- [BRIEF] Print out the complete set of records below, exactly as they read.

- [RECORD EXCERPTS]
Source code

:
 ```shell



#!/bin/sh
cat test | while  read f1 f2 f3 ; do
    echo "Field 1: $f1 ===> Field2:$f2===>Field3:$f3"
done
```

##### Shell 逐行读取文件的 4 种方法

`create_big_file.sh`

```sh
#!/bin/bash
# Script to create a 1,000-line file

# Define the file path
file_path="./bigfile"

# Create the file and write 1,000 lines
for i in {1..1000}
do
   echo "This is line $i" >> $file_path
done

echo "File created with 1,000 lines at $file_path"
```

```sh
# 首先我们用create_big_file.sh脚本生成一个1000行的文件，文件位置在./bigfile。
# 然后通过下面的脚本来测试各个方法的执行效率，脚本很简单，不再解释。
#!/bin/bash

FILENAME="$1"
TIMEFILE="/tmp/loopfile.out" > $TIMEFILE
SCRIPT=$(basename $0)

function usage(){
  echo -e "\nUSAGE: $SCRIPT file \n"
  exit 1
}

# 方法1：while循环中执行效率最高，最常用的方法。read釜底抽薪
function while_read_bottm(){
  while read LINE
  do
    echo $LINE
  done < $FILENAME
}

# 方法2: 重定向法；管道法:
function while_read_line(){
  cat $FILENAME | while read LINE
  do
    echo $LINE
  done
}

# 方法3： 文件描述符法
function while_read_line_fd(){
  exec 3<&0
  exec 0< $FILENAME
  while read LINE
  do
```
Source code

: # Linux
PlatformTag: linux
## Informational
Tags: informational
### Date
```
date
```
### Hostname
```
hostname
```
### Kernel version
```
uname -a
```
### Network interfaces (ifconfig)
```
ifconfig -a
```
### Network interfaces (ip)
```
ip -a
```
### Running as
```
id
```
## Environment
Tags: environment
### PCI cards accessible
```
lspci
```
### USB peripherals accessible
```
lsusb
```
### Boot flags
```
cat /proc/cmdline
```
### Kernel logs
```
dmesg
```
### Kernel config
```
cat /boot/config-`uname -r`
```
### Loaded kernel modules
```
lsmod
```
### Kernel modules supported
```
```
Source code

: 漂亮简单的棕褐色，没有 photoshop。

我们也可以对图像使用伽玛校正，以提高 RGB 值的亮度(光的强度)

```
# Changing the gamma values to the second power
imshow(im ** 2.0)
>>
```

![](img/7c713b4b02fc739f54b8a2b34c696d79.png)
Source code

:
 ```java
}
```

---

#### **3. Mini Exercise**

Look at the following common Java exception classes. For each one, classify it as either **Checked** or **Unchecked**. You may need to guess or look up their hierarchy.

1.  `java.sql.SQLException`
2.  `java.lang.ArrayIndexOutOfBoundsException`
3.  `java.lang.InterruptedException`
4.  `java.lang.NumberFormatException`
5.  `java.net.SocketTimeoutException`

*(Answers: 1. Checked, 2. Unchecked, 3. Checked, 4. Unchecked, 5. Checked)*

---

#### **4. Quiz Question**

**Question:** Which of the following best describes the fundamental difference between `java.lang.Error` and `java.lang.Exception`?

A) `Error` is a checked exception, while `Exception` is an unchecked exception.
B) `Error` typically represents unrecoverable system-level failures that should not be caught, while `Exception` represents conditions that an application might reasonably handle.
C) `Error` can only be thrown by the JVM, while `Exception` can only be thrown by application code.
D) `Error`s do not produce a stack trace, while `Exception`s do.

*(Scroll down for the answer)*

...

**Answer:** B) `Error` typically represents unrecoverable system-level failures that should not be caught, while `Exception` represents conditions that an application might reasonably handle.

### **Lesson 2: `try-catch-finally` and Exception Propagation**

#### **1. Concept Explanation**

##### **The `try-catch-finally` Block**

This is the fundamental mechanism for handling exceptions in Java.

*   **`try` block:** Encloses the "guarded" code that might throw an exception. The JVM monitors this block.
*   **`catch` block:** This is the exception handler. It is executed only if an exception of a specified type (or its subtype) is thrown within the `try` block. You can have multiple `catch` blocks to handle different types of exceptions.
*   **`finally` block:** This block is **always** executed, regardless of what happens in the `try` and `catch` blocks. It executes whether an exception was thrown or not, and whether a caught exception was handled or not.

- [ANSWER FOR THE TASK]
Source code

:
 ```shell



#!/bin/sh
cat test | while  read f1 f2 f3 ; do
    echo "Field 1: $f1 ===> Field2:$f2===>Field3:$f3"
done
```

##### Shell 逐行读取文件的 4 种方法

`create_big_file.sh`

```sh
#!/bin/bash
# Script to create a 1,000-line file

# Define the file path
file_path="./bigfile"

# Create the file and write 1,000 lines
for i in {1..1000}
do
   echo "This is line $i" >> $file_path
done

echo "File created with 1,000 lines at $file_path"
```

```sh
# 首先我们用create_big_file.sh脚本生成一个1000行的文件，文件位置在./bigfile。
# 然后通过下面的脚本来测试各个方法的执行效率，脚本很简单，不再解释。
#!/bin/bash

FILENAME="$1"
TIMEFILE="/tmp/loopfile.out" > $TIMEFILE
SCRIPT=$(basename $0)

function usage(){
  echo -e "\nUSAGE: $SCRIPT file \n"
  exit 1
}

# 方法1：while循环中执行效率最高，最常用的方法。read釜底抽薪
function while_read_bottm(){
  while read LINE
  do
    echo $LINE
  done < $FILENAME
}

# 方法2: 重定向法；管道法:
function while_read_line(){
  cat $FILENAME | while read LINE
  do
    echo $LINE
  done
}

# 方法3： 文件描述符法
function while_read_line_fd(){
  exec 3<&0
  exec 0< $FILENAME
  while read LINE
  do
```
Source code

: # Linux
PlatformTag: linux
## Informational
Tags: informational
### Date
```
date
```
### Hostname
```
hostname
```
### Kernel version
```
uname -a
```
### Network interfaces (ifconfig)
```
ifconfig -a
```
### Network interfaces (ip)
```
ip -a
```
### Running as
```
id
```
## Environment
Tags: environment
### PCI cards accessible
```
lspci
```
### USB peripherals accessible
```
lsusb
```
### Boot flags
```
cat /proc/cmdline
```
### Kernel logs
```
dmesg
```
### Kernel config
```
cat /boot/config-`uname -r`
```
### Loaded kernel modules
```
lsmod
```
### Kernel modules supported
```
```
Source code

: 漂亮简单的棕褐色，没有 photoshop。

我们也可以对图像使用伽玛校正，以提高 RGB 值的亮度(光的强度)

```
# Changing the gamma values to the second power
imshow(im ** 2.0)
>>
```

![](img/7c713b4b02fc739f54b8a2b34c696d79.png)
Source code

:
 ```java
}
```

---

#### **3. Mini Exercise**

Look at the following common Java exception classes. For each one, classify it as either **Checked** or **Unchecked**. You may need to guess or look up their hierarchy.

1.  `java.sql.SQLException`
2.  `java.lang.ArrayIndexOutOfBoundsException`
3.  `java.lang.InterruptedException`
4.  `java.lang.NumberFormatException`
5.  `java.net.SocketTimeoutException`

*(Answers: 1. Checked, 2. Unchecked, 3. Checked, 4. Unchecked, 5. Checked)*

---

#### **4. Quiz Question**

**Question:** Which of the following best describes the fundamental difference between `java.lang.Error` and `java.lang.Exception`?

A) `Error` is a checked exception, while `Exception` is an unchecked exception.
B) `Error` typically represents unrecoverable system-level failures that should not be caught, while `Exception` represents conditions that an application might reasonably handle.
C) `Error` can only be thrown by the JVM, while `Exception` can only be thrown by application code.
D) `Error`s do not produce a stack trace, while `Exception`s do.

*(Scroll down for the answer)*

...

**Answer:** B) `Error` typically represents unrecoverable system-level failures that should not be caught, while `Exception` represents conditions that an application might reasonably handle.

### **Lesson 2: `try-catch-finally` and Exception Propagation**

#### **1. Concept Explanation**

##### **The `try-catch-finally` Block**

This is the fundamental mechanism for handling exceptions in Java.

*   **`try` block:** Encloses the "guarded" code that might throw an exception. The JVM monitors this block.
*   **`catch` block:** This is the exception handler. It is executed only if an exception of a specified type (or its subtype) is thrown within the `try` block. You can have multiple `catch` blocks to handle different types of exceptions.
*   **`finally` block:** This block is **always** executed, regardless of what happens in the `try` and `catch` blocks. It executes whether an exception was thrown or not, and whether a caught exception was handled or not.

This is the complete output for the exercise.